Halı hazırda harap olmuş bu ülkeyi bugünlerde çok daha tehlikeli bir sorun tehdit ediyor: büyük bir kolera salgını. Dünya Sağlık Örgütü'ne göre, Yemen 'benzeri görülmemiş ölçekte’ bir salgın yaşıyor. Öyle ki, kayıtlar tutulmaya başladığından bu yana, bir yıl içinde Yemen'de koleraya yakalananların sayısı dünyanın diğer herhangi bir ülkesinden çok daha fazla. Sadece birkaç ay içinde, 400.000 kişi koleraya yakalandı ve yaklaşık 2000 kişi öldü. Özellikle 15 yaş altı çocuklar ve 60 yaş üstü risk altında bulunuyor.

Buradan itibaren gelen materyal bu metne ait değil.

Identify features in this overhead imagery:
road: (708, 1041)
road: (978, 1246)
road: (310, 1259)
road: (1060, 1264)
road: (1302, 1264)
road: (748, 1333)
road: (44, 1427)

Kolera bakteriyel bir hastalıktır ve tedavi edilmediği takdirde hızla ölümcül bir hal alabilir. Her yıl dünyada 100.000 kişi bu önlenebilir hastalık sebebiyle ölmektedir. Yeterli sağlık koşulları ve su arıtımı olmayan yerler genellikle en yüksek risk taşıyan yerler olarak kabul edilir çünkü hastalık genellikle mikroplu su ve gıda yoluyla bulaşır. Yemen'in temel kamu hizmetleri çatışmalar nedeniyle durdu ve temiz suya erişim neredeyse imkansız hale geldi. Dahası, tıbbi tesislerin neredeyse yarısı hava saldırılarıyla kapandı ya da yok edildi ve durumu hafifletmek için yeterli sayıda sağlık görevlisi bulunmuyor. Bütün bu sorunlar, koleranın hızlı yayılışına katkıda bulunuyor.

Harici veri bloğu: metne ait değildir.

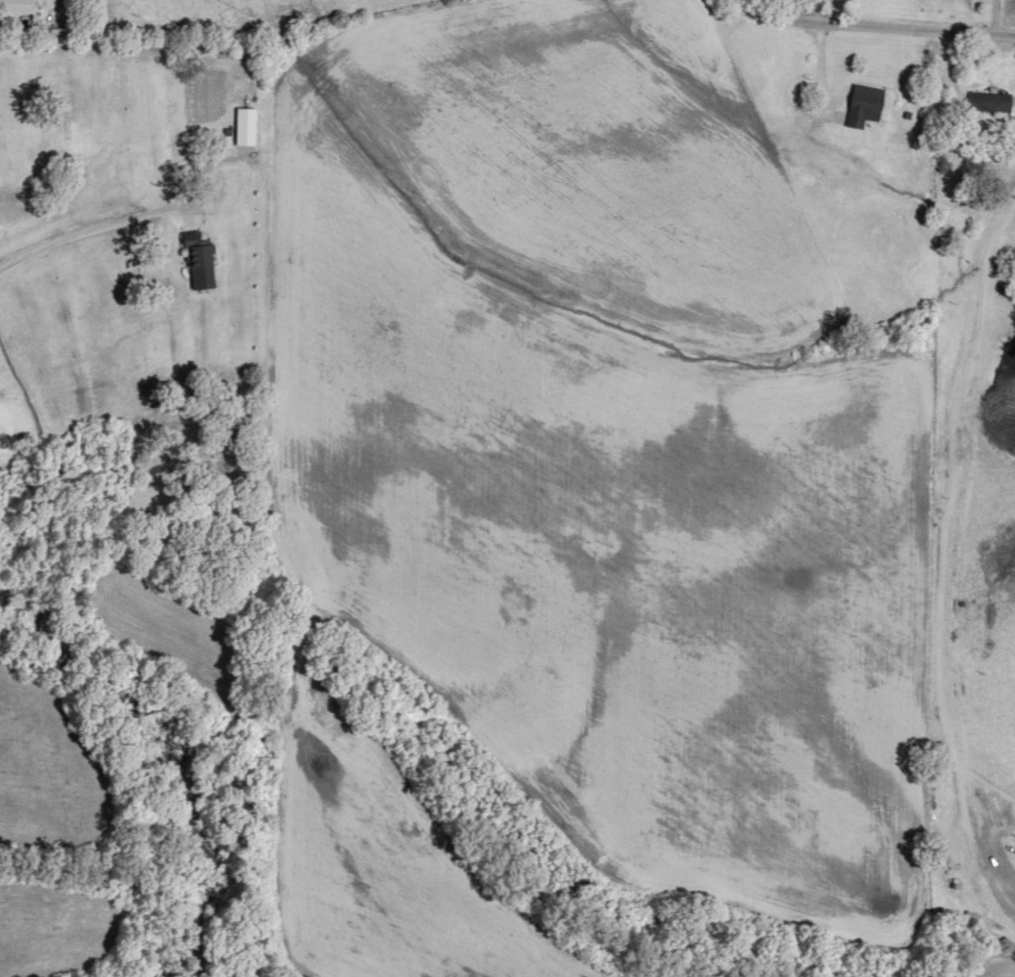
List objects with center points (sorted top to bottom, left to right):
building: (22, 6)
road: (881, 33)
building: (992, 102)
building: (866, 105)
road: (114, 204)
building: (200, 248)

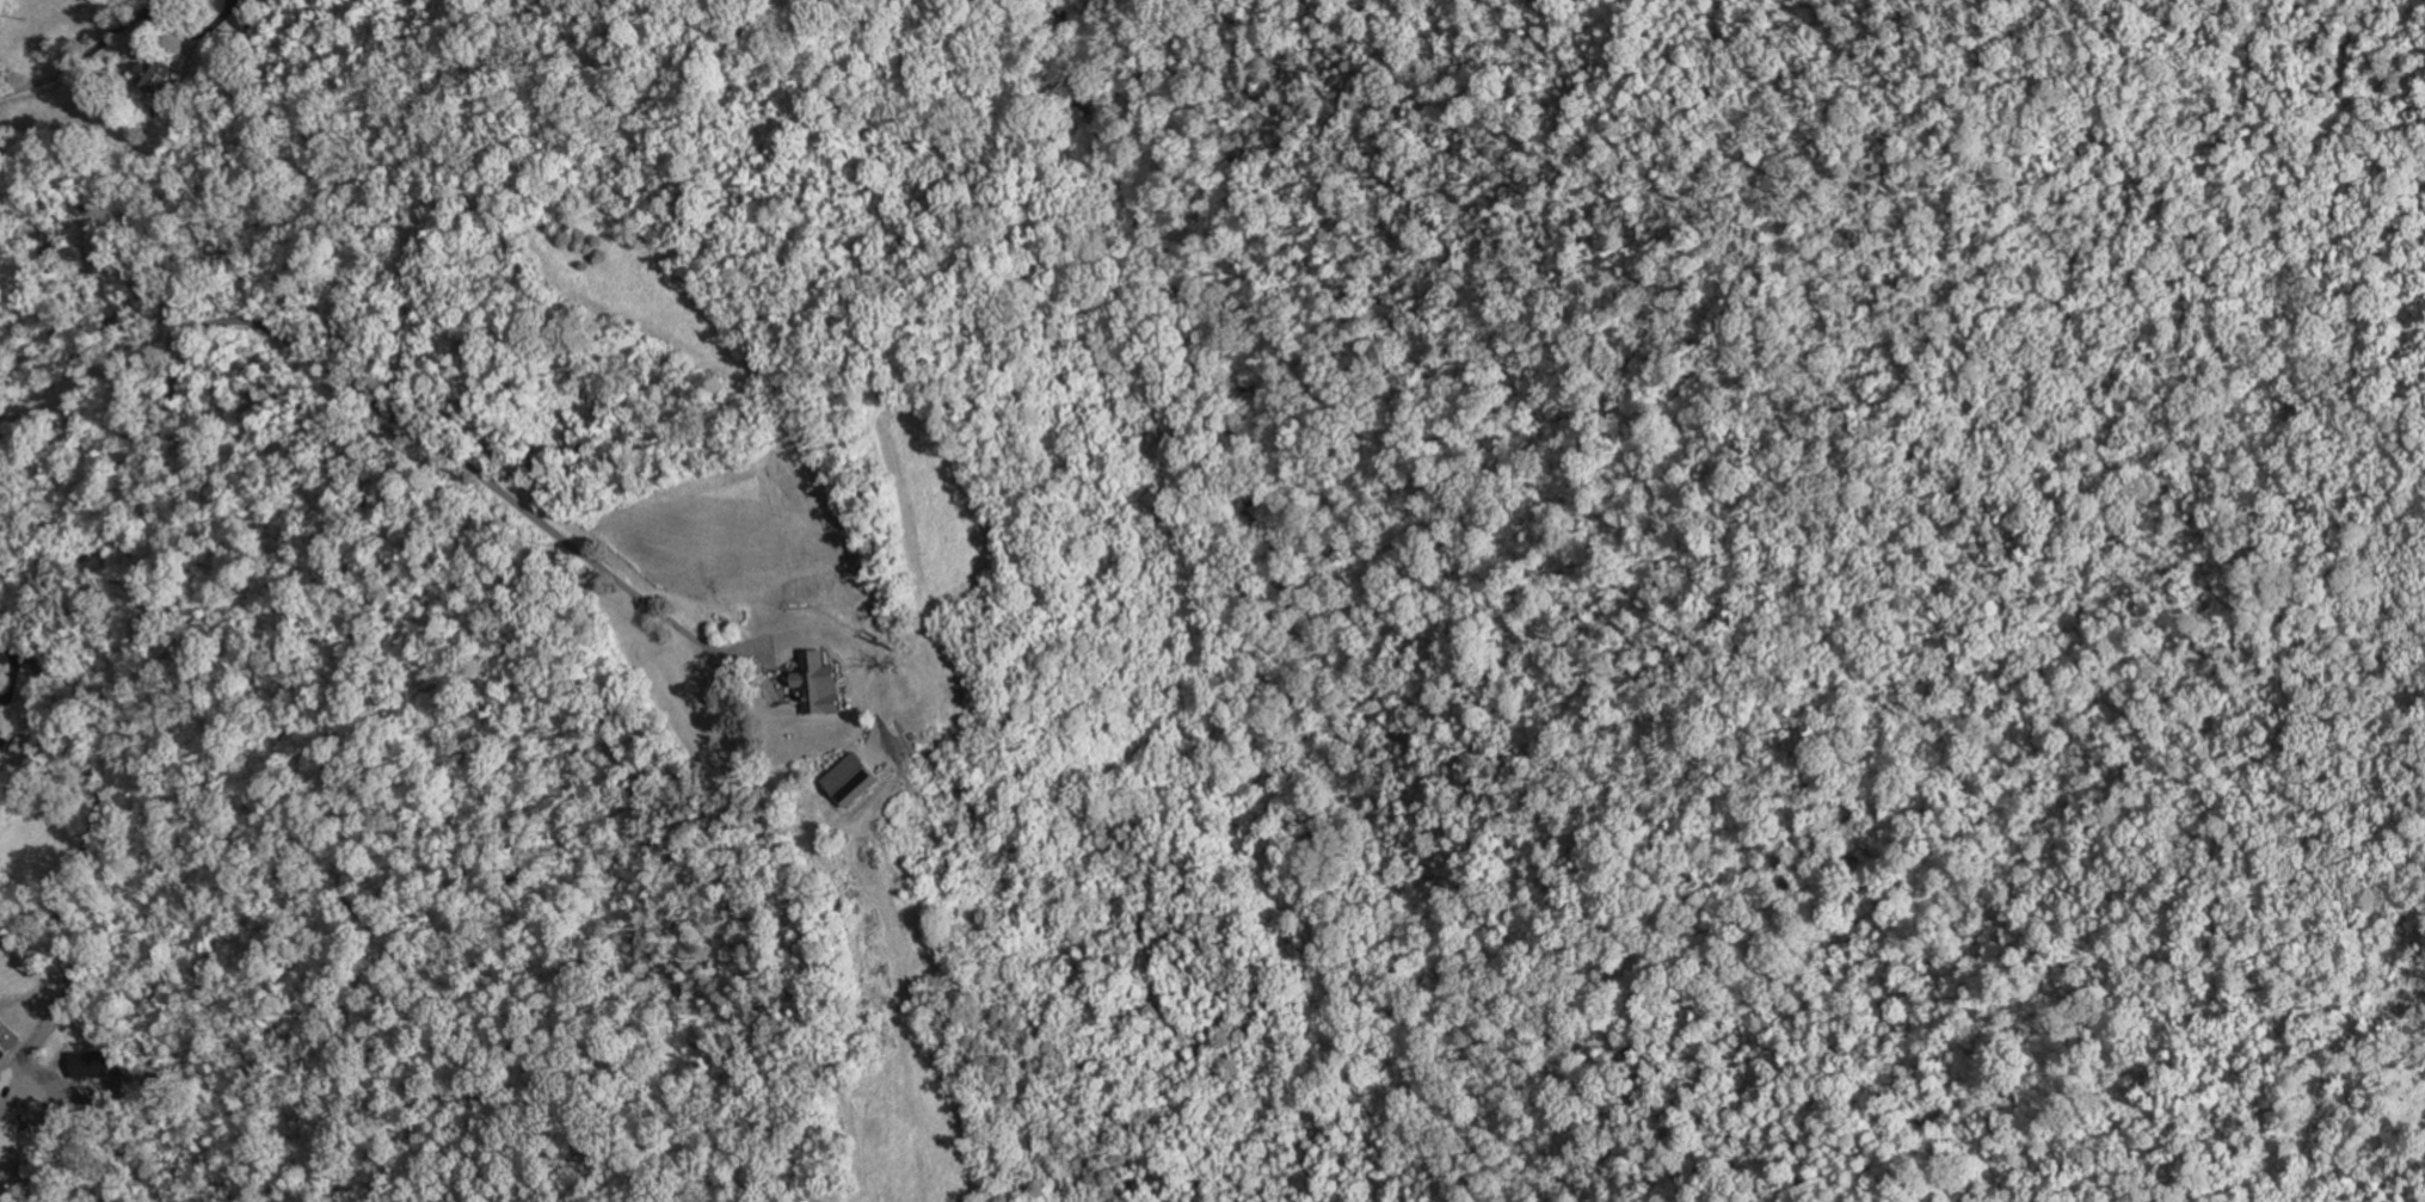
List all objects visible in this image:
road: (204, 30)
road: (84, 57)
building: (152, 70)
road: (472, 459)
building: (818, 684)
building: (852, 779)
road: (72, 836)
building: (1, 1050)
building: (97, 1064)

Bütün bu olumsuzluklara rağmen, acil ve etkili önlemler almak bundan böyle en üst düzeyde önceliklidir. Bu konuda tek sorumluluk hissetmesi gerekenler kesinlikle yardım grupları veya uluslararası kuruluşlar değildir. Aksine, tüm ülkeler ve liderler, Yemen halkını, çocukları, bebekleri, kadınları ve yaşlıları kurtarmak için birlikte çalışmalıdırlar. İslam İşbirliği Teşkilatı, hızlı bir şekilde biraraya gelip para toplayabilir ve yardımları organize edebilir. Birleşmiş Milletler ve Dünya Sağlık Örgütü halen birçok uluslararası yardım örgütü ile işbirliği içinde çalışıyor ancak çabaları yeterli olmuyor. Yardımların ve uluslararası bağışların artması ve gerekli yardımların en çok ihtiyaç duyulan yerlere götürülebilmesi için iyi koordine edilmesi şarttır. Çözümsüz geçen her bir günün daha fazla masum çocuğun ve daha fazla masum insanın hayatını kaybetmesi anlamına geldiği unutulmamalıdır.

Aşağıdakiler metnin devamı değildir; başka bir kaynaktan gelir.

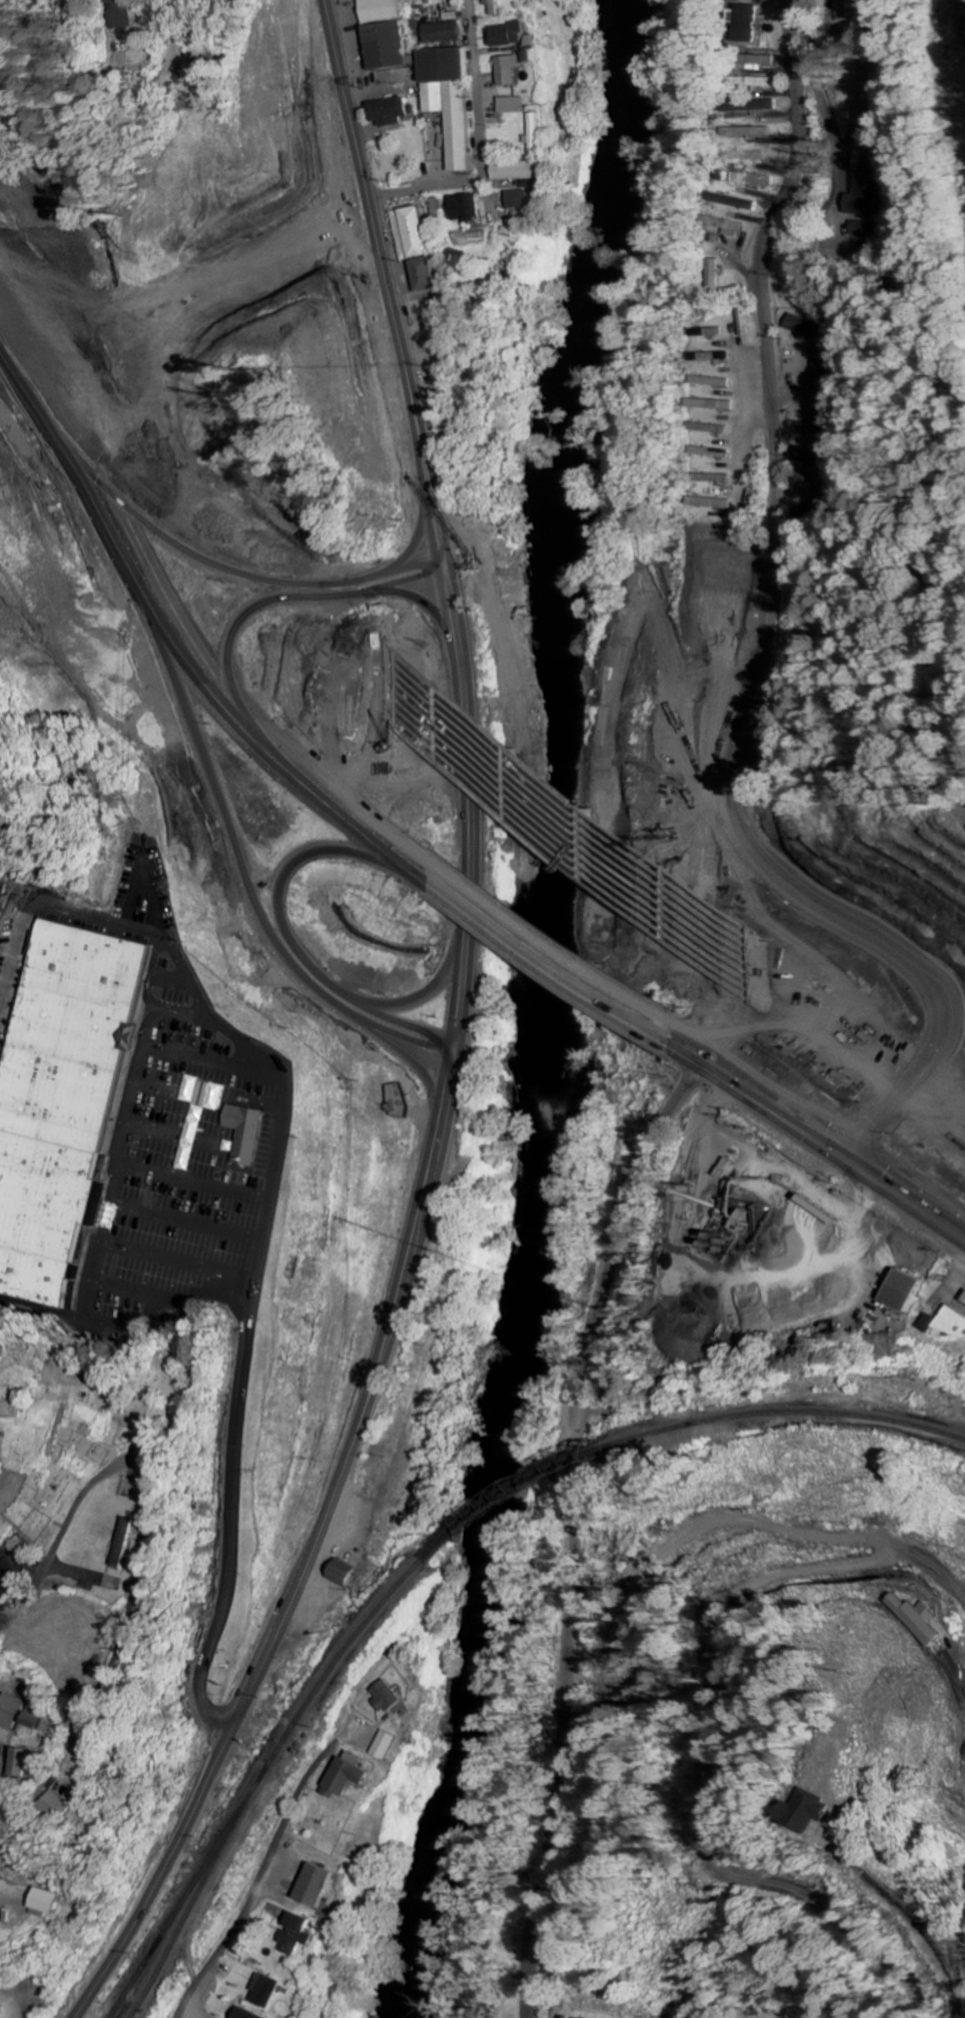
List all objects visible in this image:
building: (495, 6)
building: (448, 29)
road: (787, 30)
building: (508, 34)
building: (391, 35)
building: (762, 62)
building: (512, 69)
building: (763, 83)
building: (454, 100)
building: (515, 105)
building: (398, 111)
building: (538, 131)
building: (749, 155)
building: (521, 171)
building: (748, 178)
building: (864, 193)
building: (530, 198)
building: (736, 201)
building: (468, 207)
building: (421, 246)
building: (718, 274)
road: (384, 279)
building: (803, 326)
building: (712, 332)
building: (714, 382)
road: (51, 389)
building: (715, 405)
building: (713, 428)
building: (714, 453)
building: (805, 455)
road: (70, 459)
building: (716, 478)
building: (714, 503)
road: (260, 576)
road: (295, 653)
road: (759, 665)
road: (243, 702)
road: (271, 758)
road: (472, 821)
road: (244, 872)
road: (560, 944)
road: (295, 948)
road: (543, 964)
river: (555, 1014)
road: (403, 1027)
building: (20, 1115)
road: (819, 1120)
building: (249, 1134)
road: (806, 1139)
road: (612, 1252)
building: (910, 1291)
building: (964, 1296)
gas station: (964, 1296)
building: (948, 1325)
railway: (783, 1413)
railway: (508, 1497)
road: (148, 1508)
road: (764, 1541)
building: (125, 1543)
building: (1, 1564)
road: (304, 1568)
building: (347, 1575)
building: (918, 1621)
building: (389, 1698)
building: (10, 1711)
building: (34, 1721)
building: (389, 1746)
road: (567, 1752)
building: (20, 1764)
building: (351, 1777)
railway: (258, 1783)
building: (65, 1804)
building: (811, 1812)
road: (256, 1884)
building: (321, 1887)
building: (48, 1903)
railway: (179, 1934)
building: (300, 1935)
building: (270, 1992)
building: (257, 2016)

Bunların yanı sıra Müslümanlar olarak Yemenilerin bugün yaşadıkları sıkıntıların kökeninin mezhepsel nefret olduğunu unutmamalıyız. Rabbimiz, kardeşler olarak birleşip birbirimizi sevmemizi emrederken neden Müslümanlar arasında mezhepsel bir bölünme bulunmaktadır? Yüzyıllar ve nesiller boyunca bu yapay ve anlamsız nefret çok sayıda masum insanın hayatına mal olmuş ve onları zayıf görmek isteyenlerin işine gelmiştir. Ancak, bölünmüş Müslümanların diğer mezhep üyeleri ile birleşmek üzere somut adımlar atması için geç kalınmış değildir. Müslümanlar, farklılıklara odaklanmak yerine ortak yönlerini ortaya koyup, büyük bir millet olarak güçlerini birleştirmelidirler. Bu gerçekleştiğinde, sular durulacak ve şartlar hızla değişecektir. Herkes, bugüne kadar şahit olunan yıkım ne kadar şiddetli olmuş olursa olsun, dayanışma ile işlerin nasıl yeniden yoluna girebildiğini hayranlıkla izleyeceklerdir. İşte bu her şeyin yoluna konulması zamanı çoktan gelmiştir.